The Senate is once again at a familiar crossroads. Every day, there are new, loud calls to eliminate the legislative filibuster to pass a voting bill — an ironic echo of January 2022, when Democrats sought to do the same. Then, as now, the argument is urgency. The issue is too important, we are told, to be slowed by the Senate’s 60-vote threshold.
But urgency has never been a sufficient reason to abandon the guardrails of our democracy. The filibuster is not a partisan tool. It is not designed to serve Democrats or Republicans. It is a structural feature of the Senate that forces consensus, requiring new laws to earn broad support across a diverse and divided country. It is a guardrail — one of many that ensure our system endures beyond the passions of any given political moment.

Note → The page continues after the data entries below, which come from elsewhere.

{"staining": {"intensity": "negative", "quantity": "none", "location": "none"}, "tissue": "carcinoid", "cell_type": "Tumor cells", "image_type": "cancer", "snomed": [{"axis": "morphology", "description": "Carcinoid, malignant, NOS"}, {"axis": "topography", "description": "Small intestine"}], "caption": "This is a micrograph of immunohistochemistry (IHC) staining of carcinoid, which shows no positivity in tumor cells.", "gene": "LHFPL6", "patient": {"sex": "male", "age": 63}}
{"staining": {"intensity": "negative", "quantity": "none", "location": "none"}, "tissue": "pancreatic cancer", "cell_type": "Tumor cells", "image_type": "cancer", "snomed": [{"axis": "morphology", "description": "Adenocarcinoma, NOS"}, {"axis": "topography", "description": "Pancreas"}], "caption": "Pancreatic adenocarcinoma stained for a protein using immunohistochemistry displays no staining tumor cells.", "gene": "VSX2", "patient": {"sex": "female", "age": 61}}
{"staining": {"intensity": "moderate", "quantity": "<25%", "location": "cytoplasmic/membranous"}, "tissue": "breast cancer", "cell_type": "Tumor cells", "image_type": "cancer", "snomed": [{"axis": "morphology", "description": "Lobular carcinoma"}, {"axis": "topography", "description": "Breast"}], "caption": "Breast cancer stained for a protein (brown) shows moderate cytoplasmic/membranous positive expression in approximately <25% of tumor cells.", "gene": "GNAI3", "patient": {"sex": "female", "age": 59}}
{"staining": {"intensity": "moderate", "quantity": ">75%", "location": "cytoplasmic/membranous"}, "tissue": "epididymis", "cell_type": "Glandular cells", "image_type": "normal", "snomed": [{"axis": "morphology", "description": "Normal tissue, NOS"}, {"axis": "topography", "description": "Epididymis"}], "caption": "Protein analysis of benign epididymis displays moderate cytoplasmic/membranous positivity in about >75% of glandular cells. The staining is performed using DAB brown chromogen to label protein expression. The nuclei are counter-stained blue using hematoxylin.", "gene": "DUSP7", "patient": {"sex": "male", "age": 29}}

And yet, each time one party holds power, the temptation is the same: eliminate the obstacle, secure the win, hold on to power. It certainly would feel satisfying, at least in the short term. But history shows what comes next.
In 2013, Democrats weakened the filibuster for nominations. In 2017, Republicans finished the job. The result? A judiciary confirmed by narrow majorities, declining public trust, and decisions that leave half the country feeling unheard. These were not unforeseen consequences — they were predictable outcomes of short-term thinking.
Eliminating the filibuster for legislation would follow the same path and bring the same result. Important laws would pass on pure party-line votes, only to be repealed or rewritten when power shifts — as it always does. Policy would ricochet back and forth, creating instability, eroding trust, and deepening the very divisions we claim to abhor.
The truth is harder, and less convenient: the filibuster is not what’s broken in Washington. Our politics are.
We have become a country in which disagreement too often turns into division, opponents are seen as enemies, and winning has replaced governing.
The filibuster forces us to do the work we have increasingly avoided — listen, negotiate, and build coalitions that reflect the full breadth of the American people. It is not an impediment to progress. It is what makes durable progress possible.
During my time in the Senate, the most meaningful achievements — from infrastructure to CHIPS and Science to school safety and more — came not from simple majorities, but from difficult, lengthy, bipartisan compromise. Those agreements weren’t easy. They required time, trust, and a willingness to engage with people who saw the world differently.
That is the work of democracy.
We face serious challenges as a nation. But abandoning our guardrails will not solve them — it will only accelerate our descent into deeper division.
The Senate should resist the temptation, once again, to trade long-term stability for short-term gain.
We don’t need fewer guardrails. We need better politics, and the courage to do the hard work of governing within them.
Sen. Kyrsten Sinema represented Arizona in the United States Senate.